[EXERCISES TO COMPLETE]
**a.** Answer these questions using the passage on anti-avoidance tax rules.
(i) What does SAAR stand for?
(ii) In the Vodafone judgment, what did the Supreme Court highlight the need for?
(iii) Which act does the passage identify as the current law?
**b.** From the passage on anti-avoidance tax rules, write out everything from "However, media reports" down to "Act, 1961) itself.".
**c.** Translate this sentence from the passage on anti-avoidance tax rules into Spanish: "However, genuine strategic tax planning is not ruled out."

[SELECTED PASSAGE]
* * * *

However, media reports suggested that the Finance Act, 2012, (Budget 2012) may introduce some of the DTC concepts in the current law (i.e. the Income-Tax Act, 1961) itself.
The most awaited judgment of the Supreme Court in the case of Vodafone is finally pronounced. The judgment takes into consideration several Indian and foreign court rulings on tax avoidance. The Supreme Court has observed that the courts have evolved doctrines like piercing the corporate veil, substance over form, etc, enabling taxation of underlying assets in cases of fraud, sham, tax avoidance, etc. However, genuine strategic tax planning is not ruled out. Interestingly, the Supreme Court, in the Vodafone judgment, has also highlighted the need for legislation on GAAR provisions to prevent tax avoidance.
The current law contains specific provisions, generally referred to as Special Anti Avoidance Rule (SAAR), for specific types of avoidance transactions. SAARs are targeted at specific transactions such as sale and lease back, dividend or bonus stripping, excessive payments to related parties, etc. As against this, GAAR provisions are general provisions not targeted at any specific type of transaction, but could be invoked for any arrangement if certain generic tests are met. Under the proposed provisions GAAR is applicable to an impermissible avoidance arrangement which is defined to mean a step in or a part or whole of an arrangement, whose main purpose is to obtain a tax benefit and it (a) creates rights, or obligations, which would not normally be created between persons dealing at arms length; (b) results, directly or indirectly, in the misuse, or abuse, of the provisions of this Code; (c) lacks commercial substance, in whole or in part; or (d) is entered into, or carried out, by means, or in a manner, which would not normally be employed for bona fide purposes.
Prima facie it may appear that the GAAR provisions would be applicable only when the main purpose of a step in or a part or whole of an arrangement is to obtain tax benefit. However, the actual scope may be wider, given that the term arrangement is defined to mean any step in or a part or whole of any transaction, operation, scheme, agreement or understanding, whether enforceable or not, and includes any of the above involving the alienation of property.

* * * *

[Stored items]

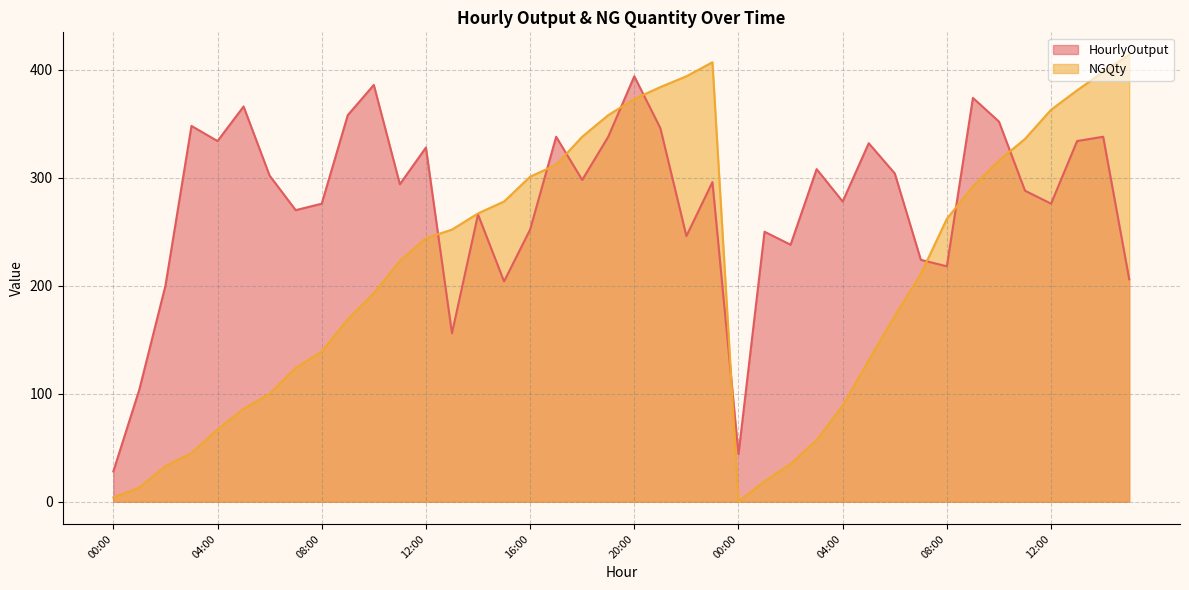

Does the chart have visible grid lines?

Yes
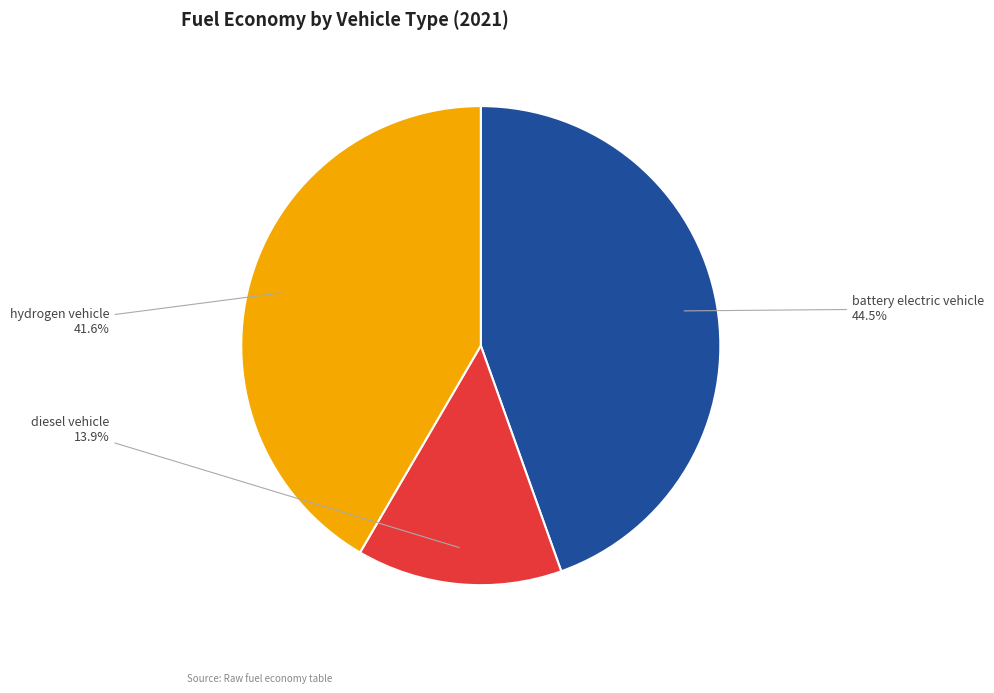

How many segments does this pie chart have?

3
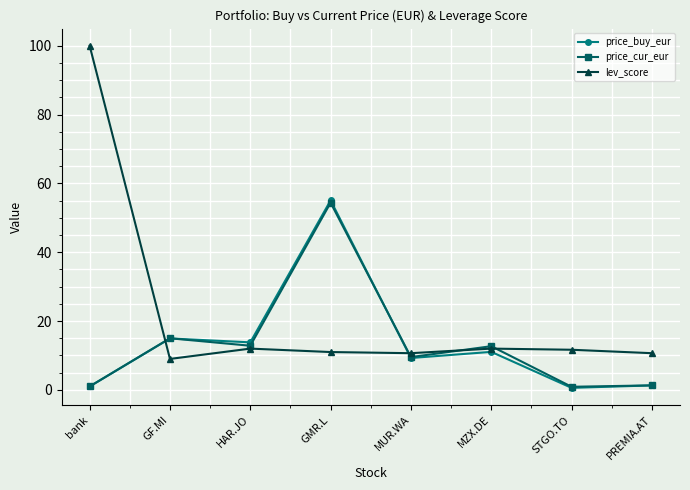

How many series are shown in this chart?

3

* * * *

[RESPONSES TO THE TASKS]
**a.**
(i) Special Anti Avoidance Rule
(ii) Legislation on GAAR provisions to prevent tax avoidance
(iii) The Income-Tax Act, 1961

**b.**
However, media reports suggested that the Finance Act, 2012, (Budget 2012) may introduce some of the DTC concepts in the current law (i.e. the Income-Tax Act, 1961) itself.

**c.** Sin embargo, no se descarta la planificación fiscal estratégica genuina.